Social networks-based extraction of relationships between concepts. From social content to knowledge

Social data analysis is now one of the most active fields of interest in Data Science. Social data appears in big volumes and can be easily obtained by using download interfaces offered by most social networks. They contain knowledge, but understanding such knowledge is very difficult due to the noisy nature of social content. A significant amount of work has been dedicated so far to entity extraction, i.e. the discovery of new entities from social content; in contrast, less work has been dedicated to the extraction of relationships between entities. The objective of this work is to extract knowledge in the form of relationships between concepts from the plain text of tweets and posts. This work cannot be done for an arbitrary knowledge graph, as extraction methods need a focus; therefore, we apply our approach to three specific domains (fashion, TV series, rugby); however, the method is general and can be replicated to other comparable (i.e., small-size) knowledge domains. In the thesis, we show raw social data extraction from Twitter and Facebook so as to produce simplified texts with identified tokens (hashtags, keywords). Then, such texts are processed using Natural Language Process (NLP) techniques; tweets and posts are transformed into triples "entity1-relationshipship-entity2". From these triples, relationships are collected and classified according to different linguistic techniques. The result of the whole process is a domain description with a classification of relationships, represented with frequency histograms. From the collected results, we are able to create the graphical representation of the domain in terms of classified entities and relationships. The whole process does not make or need any a-priori knowledge of the domain of interest, besides using domain-specific hashtags for knowledge extraction.

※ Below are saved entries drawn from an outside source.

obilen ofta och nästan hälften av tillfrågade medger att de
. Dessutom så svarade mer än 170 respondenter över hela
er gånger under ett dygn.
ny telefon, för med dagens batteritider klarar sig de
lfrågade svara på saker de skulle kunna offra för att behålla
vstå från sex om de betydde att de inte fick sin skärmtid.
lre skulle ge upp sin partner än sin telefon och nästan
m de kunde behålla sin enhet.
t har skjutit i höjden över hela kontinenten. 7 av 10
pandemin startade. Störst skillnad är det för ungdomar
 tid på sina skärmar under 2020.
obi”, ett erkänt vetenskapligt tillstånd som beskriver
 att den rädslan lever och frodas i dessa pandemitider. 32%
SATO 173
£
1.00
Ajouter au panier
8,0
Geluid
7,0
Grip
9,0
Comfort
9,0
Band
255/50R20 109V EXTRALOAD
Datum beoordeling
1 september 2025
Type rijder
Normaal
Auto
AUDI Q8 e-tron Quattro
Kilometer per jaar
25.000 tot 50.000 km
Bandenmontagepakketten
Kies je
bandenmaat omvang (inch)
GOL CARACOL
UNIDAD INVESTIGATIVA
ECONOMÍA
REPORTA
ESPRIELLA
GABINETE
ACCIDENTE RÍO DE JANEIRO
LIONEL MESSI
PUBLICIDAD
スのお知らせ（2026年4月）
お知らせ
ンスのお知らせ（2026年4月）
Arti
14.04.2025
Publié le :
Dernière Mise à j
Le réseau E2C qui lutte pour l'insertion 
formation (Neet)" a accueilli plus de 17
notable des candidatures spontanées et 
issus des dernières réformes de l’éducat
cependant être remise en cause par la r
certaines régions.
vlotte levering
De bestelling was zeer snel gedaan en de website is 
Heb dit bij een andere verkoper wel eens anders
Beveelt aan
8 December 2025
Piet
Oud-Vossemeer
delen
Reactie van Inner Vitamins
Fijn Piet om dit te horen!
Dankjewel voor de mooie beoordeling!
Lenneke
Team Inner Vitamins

L’analisi dei dati “sociali” provenienti da Social Networks è uno dei campi di maggiore interesse in Data Science. I dati sociali sono disponibili in enorme quantità e sono abbastanza facili da reperire. I dati sociali sono ricchi di conoscenza e informazioni, ma queste sono difficili da comprendere a causa della natura stessa dei dati. Una notevole mole di lavoro è stata finora dedicata all’estrazione di entità, cioè la scoperta ti nuove entità dal contenuto dei dati sociali. Invece, molto meno lavoro è stato svolto a riguardo dell’estrazione delle relazioni che intercorrono tra entità. L’obbiettivo di questo lavoro è di estrarre conoscenza, nella forma di relazioni tra concetti, dal testo di tweets e posts. Questo procedimento non è applicabile su un qualsiasi grafo di conoscenza, in quanto i metodi di estrazione richiedono una focalizzazione. Di conseguenza, il nostro approccio è stato applicato a tre specifici domini: moda, serie TV e rugby. Il metodo ideato è però generale e può essere replicato in altri domini di conoscenza comparabili (di piccole dimensioni). Nella tesi, partendo da dati sociali “grezzi” estratti da Twitter e Facebook produciamo testi semplificati e modificati con dei termini identificativi (hashtgs, parole chiave). Successivamente, questi testi sono processati con tecniche di Elaborazione del Linguaggio Naturale (NLP in inglese); tweets e posts sono trasformati in triple “entità1- relazione-entità2”. Da queste triple le relazioni vengono poi raccolte e classificate secondo differenti tecniche linguistiche. Il risultato dell’intero processo è una descrizione del dominio con una classificazione delle relazioni, rappresentate con istogrammi di frequenze. Con i sopracitati risultati, è possibile creare una rappresentazione grafica del dominio tramite classi di entità e relazioni. L’intero processo non fa ne richiede alcuna conoscenza a-priori del dominio di interesse, tranne l’utilizzo di termini di ricerca specifici del dominio per l’estrazione dei dati iniziali.